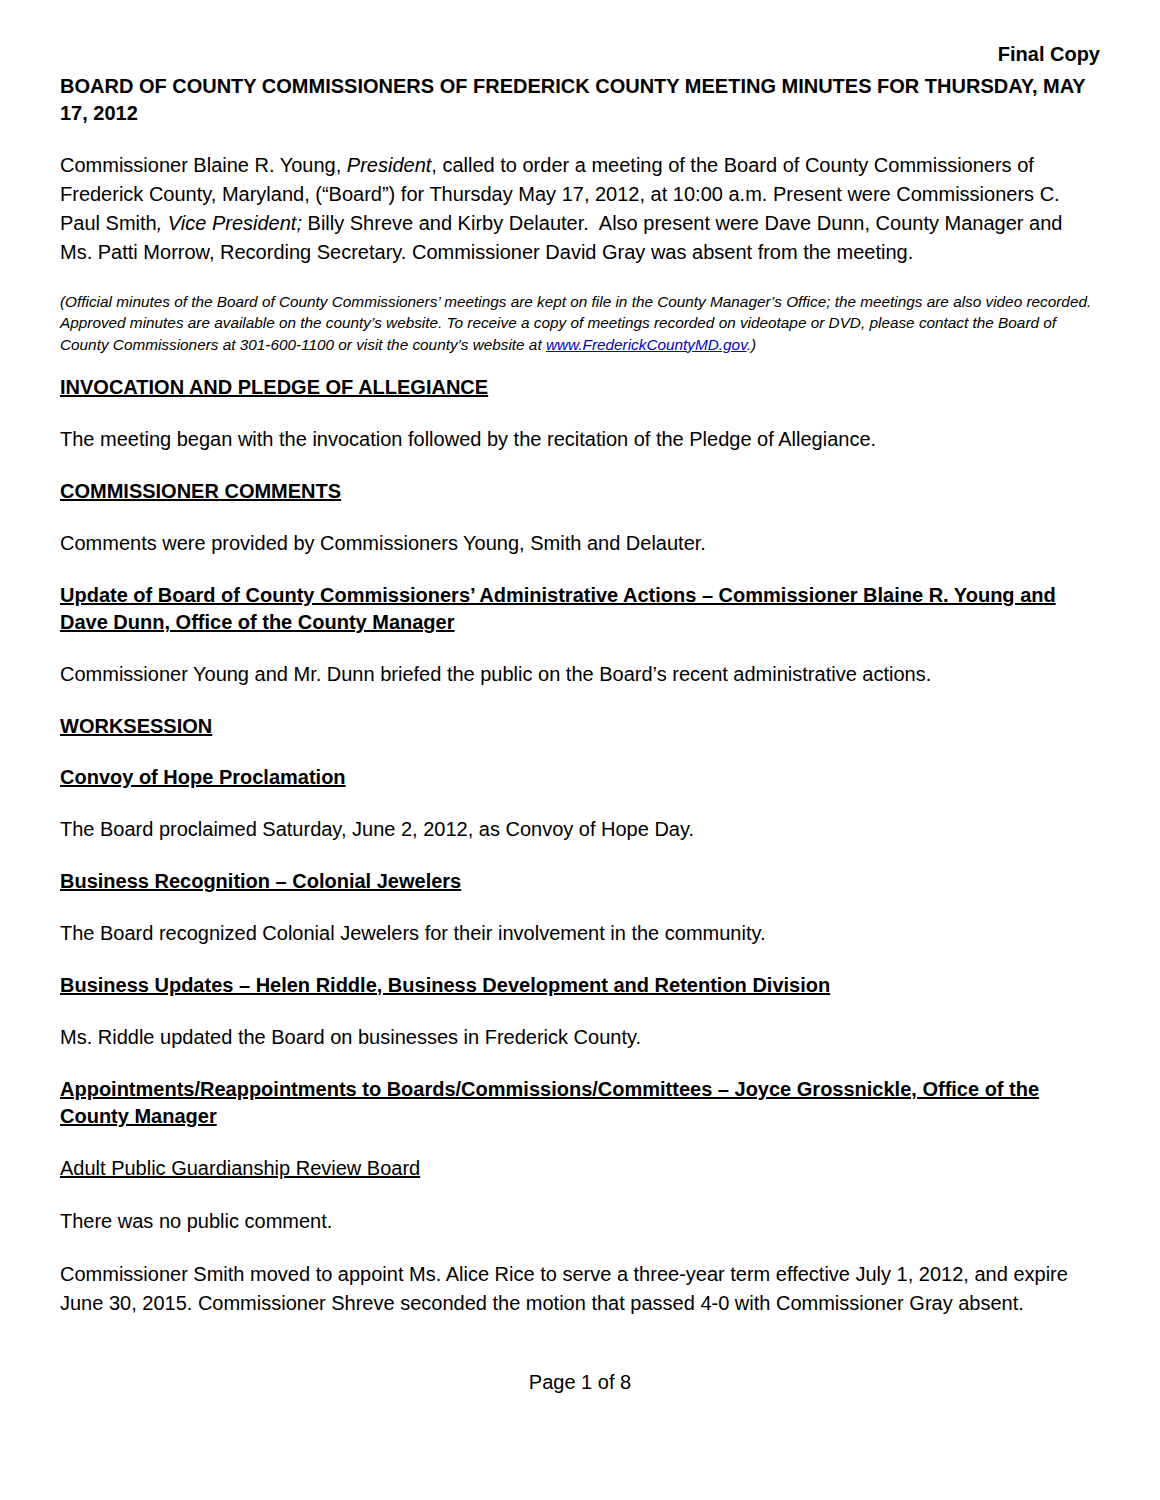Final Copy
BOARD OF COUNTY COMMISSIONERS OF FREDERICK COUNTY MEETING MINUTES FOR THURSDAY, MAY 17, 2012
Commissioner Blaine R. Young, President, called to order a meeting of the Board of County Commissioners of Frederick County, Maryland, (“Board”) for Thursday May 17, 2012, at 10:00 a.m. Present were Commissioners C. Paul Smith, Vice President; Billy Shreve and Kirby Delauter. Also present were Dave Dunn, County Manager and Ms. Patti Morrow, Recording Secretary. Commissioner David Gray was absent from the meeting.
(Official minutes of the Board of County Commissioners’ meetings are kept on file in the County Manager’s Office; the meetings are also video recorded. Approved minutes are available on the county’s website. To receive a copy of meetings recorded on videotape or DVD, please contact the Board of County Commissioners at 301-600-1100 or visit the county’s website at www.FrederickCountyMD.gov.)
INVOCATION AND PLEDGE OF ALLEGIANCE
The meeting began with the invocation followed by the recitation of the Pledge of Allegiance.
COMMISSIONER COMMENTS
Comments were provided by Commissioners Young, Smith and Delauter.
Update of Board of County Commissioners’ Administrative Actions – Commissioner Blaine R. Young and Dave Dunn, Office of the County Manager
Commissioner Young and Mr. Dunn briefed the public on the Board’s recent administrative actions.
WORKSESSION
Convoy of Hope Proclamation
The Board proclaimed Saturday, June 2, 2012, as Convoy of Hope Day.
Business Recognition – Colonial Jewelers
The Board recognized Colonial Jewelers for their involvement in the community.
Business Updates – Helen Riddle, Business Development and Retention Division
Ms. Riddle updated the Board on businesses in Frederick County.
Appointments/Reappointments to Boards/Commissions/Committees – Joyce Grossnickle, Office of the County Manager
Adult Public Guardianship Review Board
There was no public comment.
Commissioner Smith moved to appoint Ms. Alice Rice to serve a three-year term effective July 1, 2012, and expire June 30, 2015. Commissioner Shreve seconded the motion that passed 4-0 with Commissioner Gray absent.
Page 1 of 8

---

The lines from the one with "WORKSESSION" through the end of the data above are to be set down exactly, with both boundary lines included and no other lines.

WORKSESSION
Convoy of Hope Proclamation
The Board proclaimed Saturday, June 2, 2012, as Convoy of Hope Day.
Business Recognition – Colonial Jewelers
The Board recognized Colonial Jewelers for their involvement in the community.
Business Updates – Helen Riddle, Business Development and Retention Division
Ms. Riddle updated the Board on businesses in Frederick County.
Appointments/Reappointments to Boards/Commissions/Committees – Joyce Grossnickle, Office of the County Manager
Adult Public Guardianship Review Board
There was no public comment.
Commissioner Smith moved to appoint Ms. Alice Rice to serve a three-year term effective July 1, 2012, and expire June 30, 2015. Commissioner Shreve seconded the motion that passed 4-0 with Commissioner Gray absent.
Page 1 of 8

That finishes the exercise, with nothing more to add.